In Ruth Pettus’ painting “Coming ’Round the Mountain” (2016), an indistinct figure dashes across a trifurcated landscape. Its lack of facial features and hard outlines characterizes much of Pettus’ figurative work.
“I’ve always been more interested in bodies,” Pettus, 59, explains, “so if I just put in a nose or a brow or the shape of the head—that’s enough for me. My figures, particularly in groups, don’t have any particular sex—and as time has gone on, the figures have become almost like shadows.”
Not that she can’t do faces, as demonstrated by her striking 1991 series “Men in Suits,” dark portraits of stern-looking businessmen: “Someone asked me why I didn’t include facial features [in my work]. Was it because I couldn’t?” she recalls with a laugh. “So that set me off doing a whole series of detailed but expressionist faces.”

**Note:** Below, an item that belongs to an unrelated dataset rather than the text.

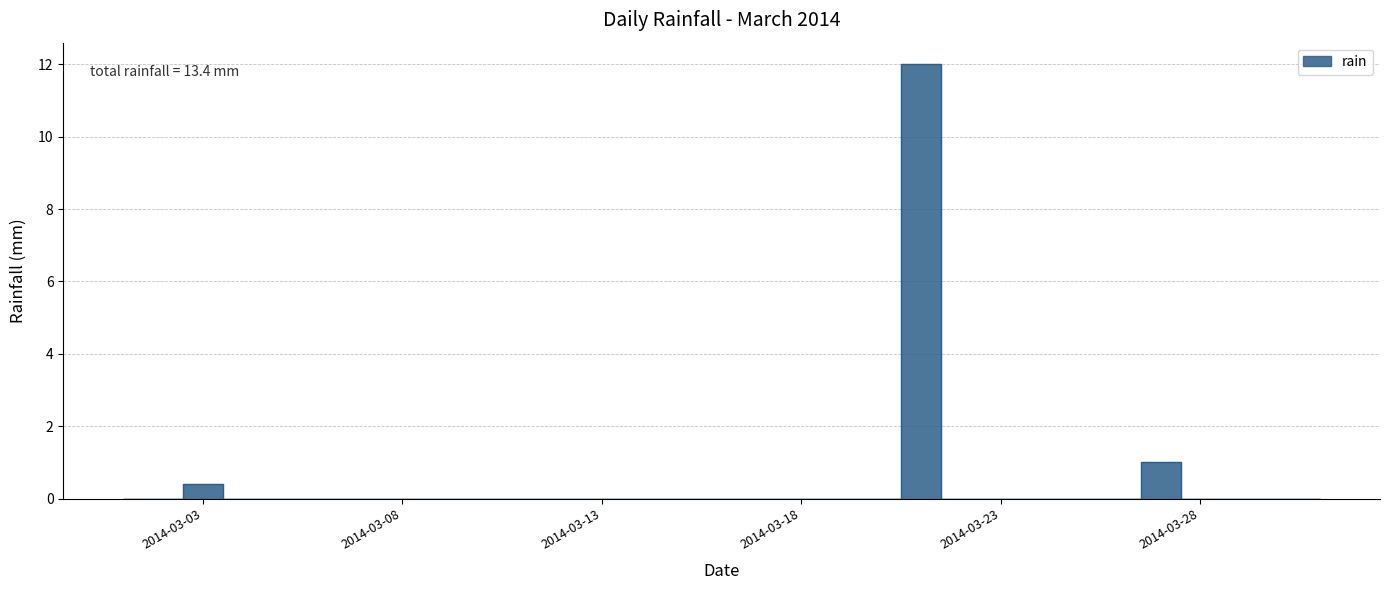

Does the chart display data point markers on the line(s)?

No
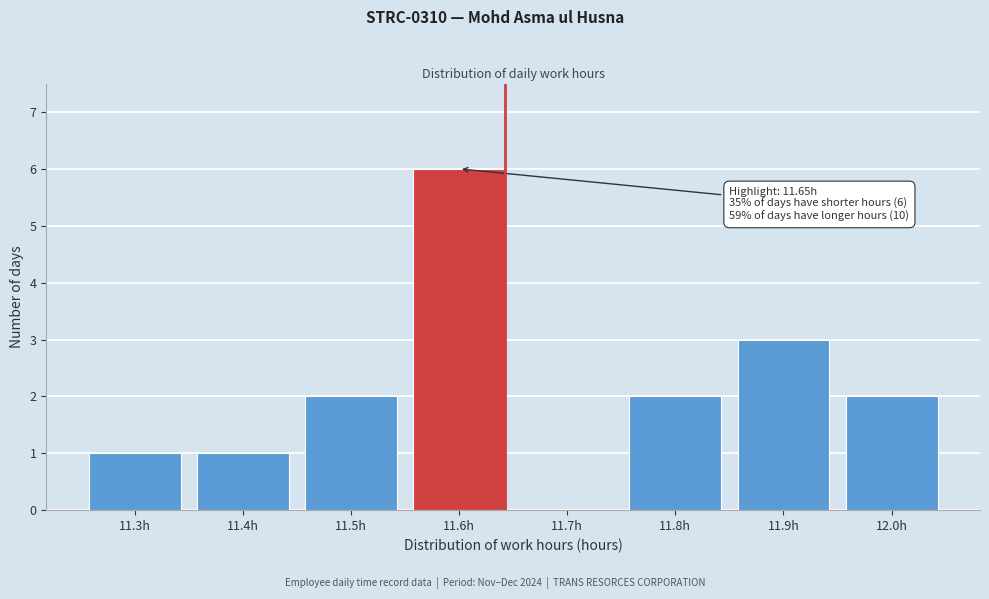

Reading left to right, transcribe all the data shown in this chart.

11.3h=1	11.4h=1	11.5h=2	11.6h=6	11.7h=0	11.8h=2	11.9h=3	12.0h=2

Born in New Zealand, raised in Australia and England, Pettus studied at the University of Sydney before relocating in 1975 to the U.S., where she studied at D.C.’s Corcoran School of Art—without obtaining a degree. “I’m a dropout,” she deadpans.
Shortly thereafter, she moved to Baltimore, and over the past 35-plus years has amassed an extraordinary body of work that includes paintings, drawings and, since the mid-1990s, sculptures and installations. The latter takes the form of shoes: found, donated, purchased at thrift shops. Pettus distresses her shoes, coating them in wax, binding them with string, sandwiching them between rocks, adhering them to twigs.
“They convey human experience,” she notes, “although that may sound a bit trite. They can evoke many things. I’m not trying to be clever. I just think that everyone can relate to shoes.”